Supporting previous findings, we noted several genes previously identified as relevant to stress-related alterations in our network (blue nodes, green nodes, Fig. 5b), including GTPases, Rho GTPase activating proteins (GAPs), and RhoGEFs, On the other hand, we identified a few genes that have not yet been implicated as significantly relevant in stress pathways in previous studies (red nodes, Fig. 5b, Supplementary Table 5). Amongst these novel genes, we noted five genes (black, Fig. 5b) belonging to the GTPase family and Rho GTPase regulators. Interestingly, four of these genes (Rab5a, Rab6b, Ophn1and Arf6) are tightly linked to endocytic/exocytic processes (110–113). Amongst these genes, ADP-ribosylation factor 6 (Arf6) stands prominent because of its distinct nature (114) and critical roles in synaptic vesicle functions, including endocytosis (110, 115) and actin polymerization (114), which are consistently enriched in susceptible group comparisons.

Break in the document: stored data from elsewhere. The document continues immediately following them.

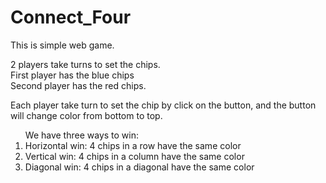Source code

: # Connect_Four
This is simple web game.

2 players take turns to set the chips. <br>
First player has the blue chips <br>
Second player has the red chips. <br>

Each player take turn to set the chip by click on the button, and the button will change color from bottom to top. 
<br>

<ol>We have three ways to win: 
  <li>Horizontal win: 4 chips in a row have the same color</li>
  <li>Vertical win: 4 chips in a column have the same color</li>
  <li>Diagonal win: 4 chips in a diagonal have the same color</li> 
 </ol>
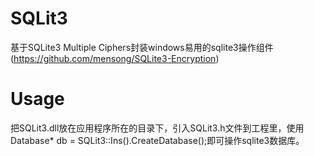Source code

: # SQLit3
基于SQLite3 Multiple Ciphers封装windows易用的sqlite3操作组件(https://github.com/mensong/SQLite3-Encryption)

# Usage
把SQLit3.dll放在应用程序所在的目录下，引入SQLit3.h文件到工程里，使用Database* db = SQLit3::Ins().CreateDatabase();即可操作sqlite3数据库。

Since Arf6 expression is upregulated in the susceptible (log2 fold change ~ 0.4) compared to the resilient group, given its connection with hub genes, decreasing its expression could be beneficial. Of note, decreasing the activity of Arf6 has been shown to be essential for the regenerative capacity of the axons in the central nervous system (CNS) (116) as well as increasing the readily releasable pools at the synapses (115). Last but not the least, it is interesting to note that gm9887, partially overlapping with Arf6 (117) showed 3 CpG modifications at the 1–5 kb positions in the Res_c comparison (Supplementary Table 1).